The impact of the global health crisis and related lockdowns have shown that journalism is more important than ever before. People rely on all types of media to be informed, entertained, and socially connected. As a result, media is in high demand.
Ironically, in this time of great demand, many media companies find themselves in a very precarious situation. Generating revenue has become a fundamental challenge that is increasingly difficult to solve. Yet, as publishers face the realities of a new future, two key trends are driving seismic change.
Consumer willingness to pay for quality digital content is growing. Convenience and on-demand are what everybody wants, and the world’s media companies have taken notice. Big entertainment giants like Netflix, Disney, Spotify, and HBO have paved the way for a new kind of premium content.
With their offerings, they are leading entertainment consumption into the subscription decade. These changes in consumer-media relationships are now showing their effects within the classic publishing industry. Large commercial magazines, newspapers, and niche media are following the trend.
While consumer behaviour is changing, advertising is slowly falling apart. More dollars are being spent on advertising than ever before, but media companies are seeing their piece of the pie shrinking, with most advertising budgets spent on digital ads with the large social media platforms and search engine providers. Within this context, publishers of various kinds are developing new monetisation strategies.
The subscription model
Perhaps the most popular option for legacy publishers is to put their previously free online content behind a subscription paywall. The textbook example in this field is The New York Times.
In 2020, the Times added 2.3 million new digital subscribers. It set a new record with more than 7.5 million subscribers in total, meaning digital subscription revenue is now the biggest revenue contributor for the legacy publisher. 2020 was undoubtedly a unique year where demand for reliable journalism was never higher or more necessary, but it is safe to assume that the subscription or paid-content trend is not a one-time phenomenon. Paywalls are here to stay.
Another potentially more interesting example is the success enjoyed by the sports magazine The Athletic. The large niche publication focusing on mainstream sports has built a loyal and constantly growing subscriber base, proving that it is not only legacy publishers with established user bases that can leverage the subscription model.
In 2020, it added more subscribers than ever before and passed the 1 million subscribers mark. The Athletic’s success shows the paid content approach can be the leading revenue contributor if the consumer deems the quality work done by the editorial team is worth the cost of a subscription.
These examples can be seen as the natural answer to the latest shifts within the digital publishing landscape. Users are demanding more and better content. If they see value in the content offering, they will pay for it. This transition can be seen as the necessary and natural evolution from advertising-led business models to consumer-first media offerings.
The emergence of e-commerce
The subscription model offers one way out of the problems facing publishers today, and it suits consumers’ growing willingness to pay for quality digital content. Done correctly, it can also complement another of the trends witnessed in the last year: the inexorable rise of e-commerce.
The connection doesn’t seem obvious at first glimpse. While reader contributions allow publishers to move away from commercial activities, e-commerce seems to resemble the exact opposite, but this is not the case. And more importantly, combining the two allows publishers to build resilient and robust revenue models.

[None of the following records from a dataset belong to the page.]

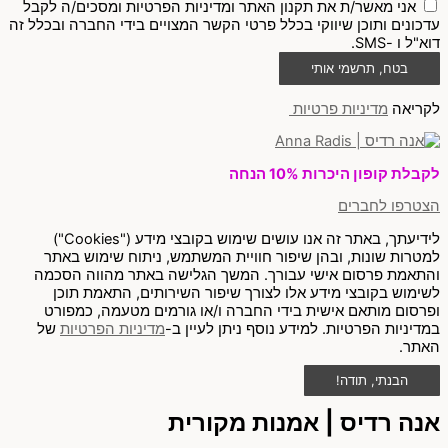
אני מאשר/ת את תקנון האתר ומדיניות הפרטיות ומסכים/ה לקבל
עדכונים ותוכן שיווקי בכלל פרטי הקשר המצויים בידי החברה ובכלל זה
דוא"ל ו -SMS.
בטח, תרשמי אותי
לקריאה
מדיניות פרטיות
לקבלת קופון היכרות 10% הנחה
הצטרפו לחברים
לידיעתך, באתר זה אנו עושים שימוש בקובצי מידע ("Cookies")
למטרות שונות, ובהן שיפור חוויית המשתמש, ניתוח שימוש באתר
והתאמת פרסום אישי עבורך. המשך הגלישה באתר מהווה הסכמה
לשימוש בקובצי מידע אלו לצורך שיפור השירותים, התאמת תוכן
ופרסום מותאם אישית בידי החברה ו/או גורמים מטעמה, כמפורט
במדיניות הפרטיות. למידע נוסף ניתן לעיין ב-
מדיניות הפרטיות
של
האתר.
הבנתי, תודה!
אנה רדיס | אמנות מקורית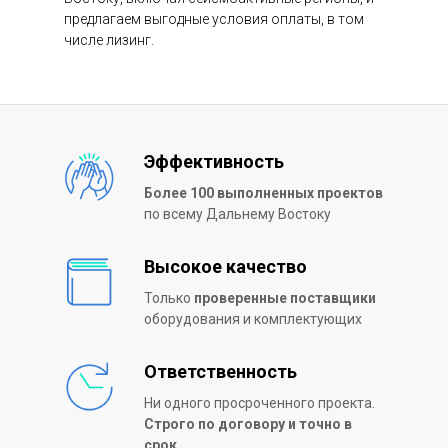
предлагаем выгодные условия оплаты, в том
числе лизинг.
Эффективность
Более 100 выполненных проектов
по всему Дальнему Востоку
Высокое качество
Только
проверенные поставщики
оборудования и комплектующих
Ответственность
Ни одного просроченного проекта.
Строго по договору и точно в
срок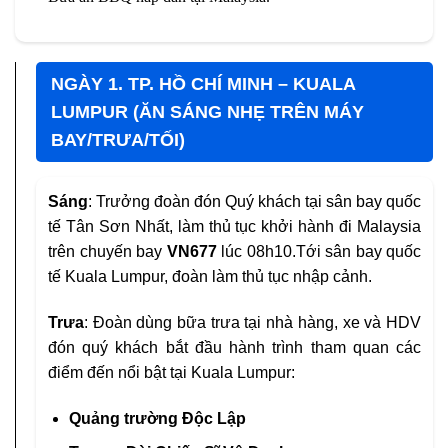
NGÀY 1. TP. HỒ CHÍ MINH – KUALA
LUMPUR (ĂN SÁNG NHẸ TRÊN MÁY
BAY/TRƯA/TỐI)
Sáng
: Trưởng đoàn đón Quý khách tại sân bay quốc
tế Tân Sơn Nhất, làm thủ tục khởi hành đi Malaysia
trên chuyến bay
VN677
lúc 08h10.Tới sân bay quốc
tế Kuala Lumpur, đoàn làm thủ tục nhập cảnh.
Trưa
: Đoàn dùng bữa trưa tại nhà hàng, xe và HDV
đón quý khách bắt đầu hành trình tham quan các
điểm đến nổi bật tại Kuala Lumpur:
Quảng trường Độc Lập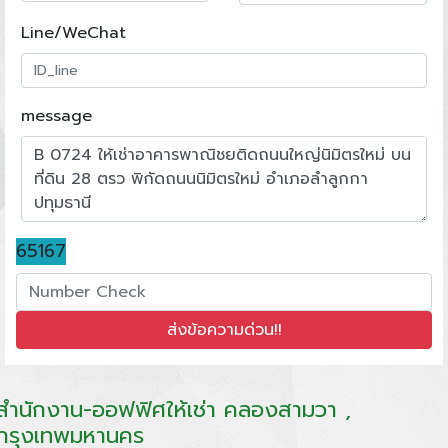
Line/WeChat
message
65167
สำนักงาน-ออฟฟิศให้เช่า คลองสามวา ,
กรุงเทพมหานคร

Introducing e-commerce through offerings that are only available for members and subscribers has shown to be very successful, especially for news channels. Selected products and services are offered exclusively to subscribers. In this way, e-commerce drives another new revenue stream while also enhancing the relationship between readers and media brands.
As the curator for shopping offers, publishers can set new trends, sell products aligned with their brand identity, and even create or brand their own unique products.
Subscription and e-commerce monetisation models are attractive options for publishers, but it is important to mention that revenue from advertising, affiliate marketing, and other sources will still play a critical role.
In the current landscape, publishers with more diversified income streams are better prepared for the increasingly more dynamic nature of the market. If the last year has taught us one lesson, it is that the ability to adapt and have healthy, diversified economic models are the most critical tools when building sustainable economic models.
The move to a readers-first model
At Tipser, as part of our work with some of the world’s largest publishers, we have learned that an essential step in creating a sustainable revenue model is to take the readers’ needs into account and put them first. For decades, the media industry has relied on advertising as its main revenue contributor. Shifting this focus will require more than simply adding new income streams. Instead, the media needs to fundamentally reshape what they offer in their digital publications.
With online now the world’s primary form of consumption, digital channels need to become destinations where readers find solutions that meet their various needs. The transition to paid content is well underway, and e-commerce done right can help the digital publishing industry in this critical transition. We see every day how paid content is taking over digital content monetisation. Combining it with e-commerce creates a robust and complementary alliance that has the potential to positively impact the future of publishers everywhere and usher in a new era of economic independence.